* Okuduğunu Uygula
**a)** Metin bölümünde "Düzenlemenin yatırım ortamının" sözcüklerinden başlayıp "bir şekilde ortadadır." sözcüklerine kadar, bu sözcükler de dahil olmak üzere, uzanan kısmı hiç değiştirmeden yeniden verin.
**b)** Metin bölümündeki "Düzenlemenin yatırım ortamının" diye başlayan paragrafı, ana bilgilerini koruyarak daha kısa biçimde yeniden yazın.
**c)** Metin bölümüne göre düzenleme, Türkiye'yi başta OECD olmak üzere uluslararası kuruluşlar nezdinde neden güç durumda bırakacaktır? Bir ile üç cümle arasında açıklayın.

* Metin Bölümü
---
Düzenlemenin yatırım ortamının iyileştirilmesiyle yakından ve uzaktan hiçbir ilgisinin olmadığını bilmenizi isteriz. Bu tasarı, AKP'nin rüşvet ve yolsuzluk çarkında elde ettikleri para ve diğer değerli varlıkları sisteme sokma ve artık gizlenemeyecek boyuta gelen bu suçlardan cezalandırılmaktan kurtulmalarına dönük bir çaba olarak gözüküyor. Yatırım ortamını iyileştirmekten öte kendilerini kurtarmaya yönelik bir düzenleme olarak açık ve net bir şekilde ortadadır.
Bu düzenleme Türkiye'yi tam bir kara para cennetine çevireceği gibi rüşvet, yolsuzluk, kaçakçılık ve benzeri yasa dışı yollardan elde edilerek yurt dışına çıkarılan, kaçırılan para ve diğer değerli varlıkların cezasız bir şekilde Türkiye'ye getirilerek aklanmasına yol açacaktır. Bu düzenlemenin Panama belgeleri skandalının ortaya çıkmasından sonra gündeme gelmesi de ayrıca önemlidir. Tasarı, oralarda tutulamayan paraların Türkiye'ye bu yolla getirilerek hiçbir araştırma, soruşturma ve kovuşturma yapılmadan aklanmasına hizmet edecek bir düzenlemedir. Sadece Türk vatandaşları değil, yabancılar da bu şekilde yasa dışı yollardan elde ettikleri kara para ve suç gelirlerini Türkiye'ye getirip aklayabileceklerdir. Bu iktidarın çok büyük yolsuzluklara, rüşvete, suça bulaştığını bütün dünya biliyor. Bu maddeyle, yurt dışında bu konuda çok sıkıştığınız ve bu sıkışıklığı aşmak için böyle bir yönteme başvurduğunuz anlaşılıyor. Anlaşılan paraları koyacak yer bulma sorunu yaşanıyor ve bu paralar şimdi içeriye taşınıyor. Bu düzenleme Türkiye'yi başta OECD olmak üzere uluslararası kuruluşlar nezdinde çok güç durumda bırakacak çünkü Türkiye tam bir kara para cenneti hâline getirilecek. Bu tasarı, Türkiye'de işlerin iyi gitmediğinin temel nedeni kötü yönetim ve kötüye giden bir ekonomi olduğu gerçeği göz ardı edilerek hazırlanmış bir tasarıdır. Bu nedenle bunların tamamının düzeltilmesi hepimiz açısından önemlidir ama gelin görün ki burada bu düzenlemeyle Türkiye tamamen bir kara para cenneti hâline getiriliyor.
---
* Verilen Malzeme
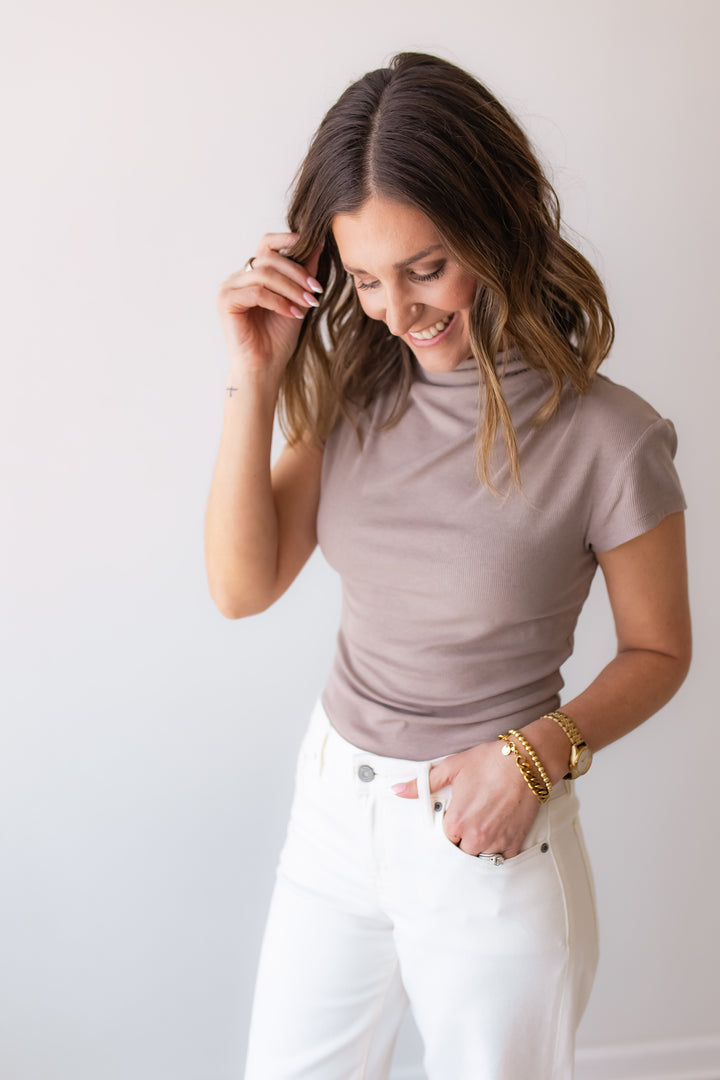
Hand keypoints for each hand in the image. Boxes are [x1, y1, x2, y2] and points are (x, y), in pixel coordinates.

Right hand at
---
* Sıralı Çıktılar
**a)**
Düzenlemenin yatırım ortamının iyileştirilmesiyle yakından ve uzaktan hiçbir ilgisinin olmadığını bilmenizi isteriz. Bu tasarı, AKP'nin rüşvet ve yolsuzluk çarkında elde ettikleri para ve diğer değerli varlıkları sisteme sokma ve artık gizlenemeyecek boyuta gelen bu suçlardan cezalandırılmaktan kurtulmalarına dönük bir çaba olarak gözüküyor. Yatırım ortamını iyileştirmekten öte kendilerini kurtarmaya yönelik bir düzenleme olarak açık ve net bir şekilde ortadadır.

**b)** Düzenlemenin yatırım ortamının iyileştirilmesiyle hiçbir ilgisi yoktur. Tasarı, AKP'nin rüşvet ve yolsuzlukla elde ettiği para ve değerli varlıkları sisteme sokma çabası olarak görünmektedir. Amacı, artık gizlenemeyen bu suçlardan cezalandırılmaktan kurtulmak, yani kendilerini kurtarmaktır.

**c)** Bunun nedeni, düzenlemeyle Türkiye'nin tam bir kara para cenneti hâline getirilecek olmasıdır.